Pubblicato il 22 settembre 2018

In Spagna, è stata avviata un’inchiesta penale sull’esame di abilitazione alla professione di avvocato svolto a Madrid, università pubblica Rey Juan Carlda, e che ha coinvolto, nel 2016, circa 500 studenti italiani.

Il “caso màster” sarebbe stato sollevato dall’Osservatorio anti corruzione spagnolo, dopo le diverse segnalazioni ricevute.

Mascherin (CNF): mercanteggiamento di titoli da disapprovare

La notizia è stata commentata dal Consiglio nazionale Forense in un comunicato datato 21 settembre 2018, dove il presidente del CNF ha sottolineato il proprio disappunto su chi lucra sul mercato dei titoli nonché la necessità che l’Europa ne prenda atto e faccia qualcosa.

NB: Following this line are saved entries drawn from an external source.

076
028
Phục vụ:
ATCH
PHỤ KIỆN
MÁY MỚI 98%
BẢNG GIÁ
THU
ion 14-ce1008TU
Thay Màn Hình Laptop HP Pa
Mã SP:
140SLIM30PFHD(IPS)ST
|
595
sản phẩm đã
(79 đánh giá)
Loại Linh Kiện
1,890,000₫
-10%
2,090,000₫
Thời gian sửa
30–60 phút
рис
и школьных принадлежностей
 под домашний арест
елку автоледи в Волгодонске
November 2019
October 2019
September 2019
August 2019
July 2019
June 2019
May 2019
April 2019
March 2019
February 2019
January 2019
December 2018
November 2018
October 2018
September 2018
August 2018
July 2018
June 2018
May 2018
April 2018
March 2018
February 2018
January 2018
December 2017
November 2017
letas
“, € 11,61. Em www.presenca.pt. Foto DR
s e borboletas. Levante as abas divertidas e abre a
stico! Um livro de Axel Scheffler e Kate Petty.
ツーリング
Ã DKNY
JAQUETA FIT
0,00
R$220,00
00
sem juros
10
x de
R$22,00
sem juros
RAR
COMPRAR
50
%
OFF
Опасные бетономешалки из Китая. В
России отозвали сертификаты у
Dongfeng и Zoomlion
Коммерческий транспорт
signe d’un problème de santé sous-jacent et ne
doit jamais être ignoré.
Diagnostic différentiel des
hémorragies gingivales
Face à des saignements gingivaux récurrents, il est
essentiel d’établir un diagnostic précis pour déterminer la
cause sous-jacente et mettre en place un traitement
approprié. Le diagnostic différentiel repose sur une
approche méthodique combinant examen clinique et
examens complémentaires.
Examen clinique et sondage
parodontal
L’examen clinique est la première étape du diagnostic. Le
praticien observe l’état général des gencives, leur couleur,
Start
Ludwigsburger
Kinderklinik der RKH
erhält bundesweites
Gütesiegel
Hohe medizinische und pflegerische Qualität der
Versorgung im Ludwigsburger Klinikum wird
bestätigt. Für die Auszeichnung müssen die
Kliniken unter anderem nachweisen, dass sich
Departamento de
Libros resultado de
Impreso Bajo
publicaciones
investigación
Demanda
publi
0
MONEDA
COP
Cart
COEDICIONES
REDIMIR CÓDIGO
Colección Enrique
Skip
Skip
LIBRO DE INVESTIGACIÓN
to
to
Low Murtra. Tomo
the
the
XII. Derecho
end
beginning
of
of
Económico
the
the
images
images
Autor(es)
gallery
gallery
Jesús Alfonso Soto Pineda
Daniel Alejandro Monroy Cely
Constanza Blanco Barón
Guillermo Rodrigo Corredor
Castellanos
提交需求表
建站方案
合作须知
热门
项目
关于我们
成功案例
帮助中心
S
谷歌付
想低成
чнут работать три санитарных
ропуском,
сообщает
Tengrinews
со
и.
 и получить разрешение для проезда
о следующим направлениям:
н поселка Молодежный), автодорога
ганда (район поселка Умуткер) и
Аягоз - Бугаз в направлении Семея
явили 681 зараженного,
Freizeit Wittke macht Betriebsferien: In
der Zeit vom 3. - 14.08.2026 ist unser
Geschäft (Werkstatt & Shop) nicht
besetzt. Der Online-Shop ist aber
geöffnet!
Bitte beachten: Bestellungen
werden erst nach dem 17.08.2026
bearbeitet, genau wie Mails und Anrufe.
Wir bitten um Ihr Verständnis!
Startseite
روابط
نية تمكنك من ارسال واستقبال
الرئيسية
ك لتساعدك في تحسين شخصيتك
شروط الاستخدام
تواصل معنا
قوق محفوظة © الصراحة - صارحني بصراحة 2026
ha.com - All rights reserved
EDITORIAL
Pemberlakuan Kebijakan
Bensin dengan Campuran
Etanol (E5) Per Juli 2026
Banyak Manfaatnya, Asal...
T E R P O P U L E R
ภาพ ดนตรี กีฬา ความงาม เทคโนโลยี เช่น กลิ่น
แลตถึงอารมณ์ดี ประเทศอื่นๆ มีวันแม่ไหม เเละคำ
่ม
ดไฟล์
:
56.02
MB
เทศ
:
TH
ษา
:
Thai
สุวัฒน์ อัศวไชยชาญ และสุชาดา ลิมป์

Per Mascherin, l'apertura dell'inchiesta della magistratura spagnola “sulle presunte condotte illecite di chi tenta di conseguire in Spagna titoli di studio fraudolenti per esercitare la professione di avvocato anche in Italia, conferma il convincimento sempre manifestato dal Consiglio Nazionale Forense che la normativa comunitaria e quella dei singoli Stati debbano assicurare l’ingresso nell’Albo forense di professionisti in possesso delle attitudini e delle qualità tecniche e morali per l’esercizio della professione forense”.

Il Consiglio Nazionale Forense – ha continuato il presidente del CNF - seguirà con grande attenzione l’indagine spagnola, “certo che i Consigli territoriali nell’ambito delle loro competenze verificheranno che il conseguimento del titolo da parte degli avvocati stabiliti, sia stato acquisito nel rispetto dei requisiti imperativi della legislazione di provenienza”.

La libertà di stabilimento - ha concluso il rappresentante del Consiglio Nazionale Forense - in nessun caso “può legittimare condotte abusive in danno dei tanti giovani avvocati che acquisiscono il titolo professionale all’esito di un lungo ed impegnativo percorso di formazione giuridica e deontologica”.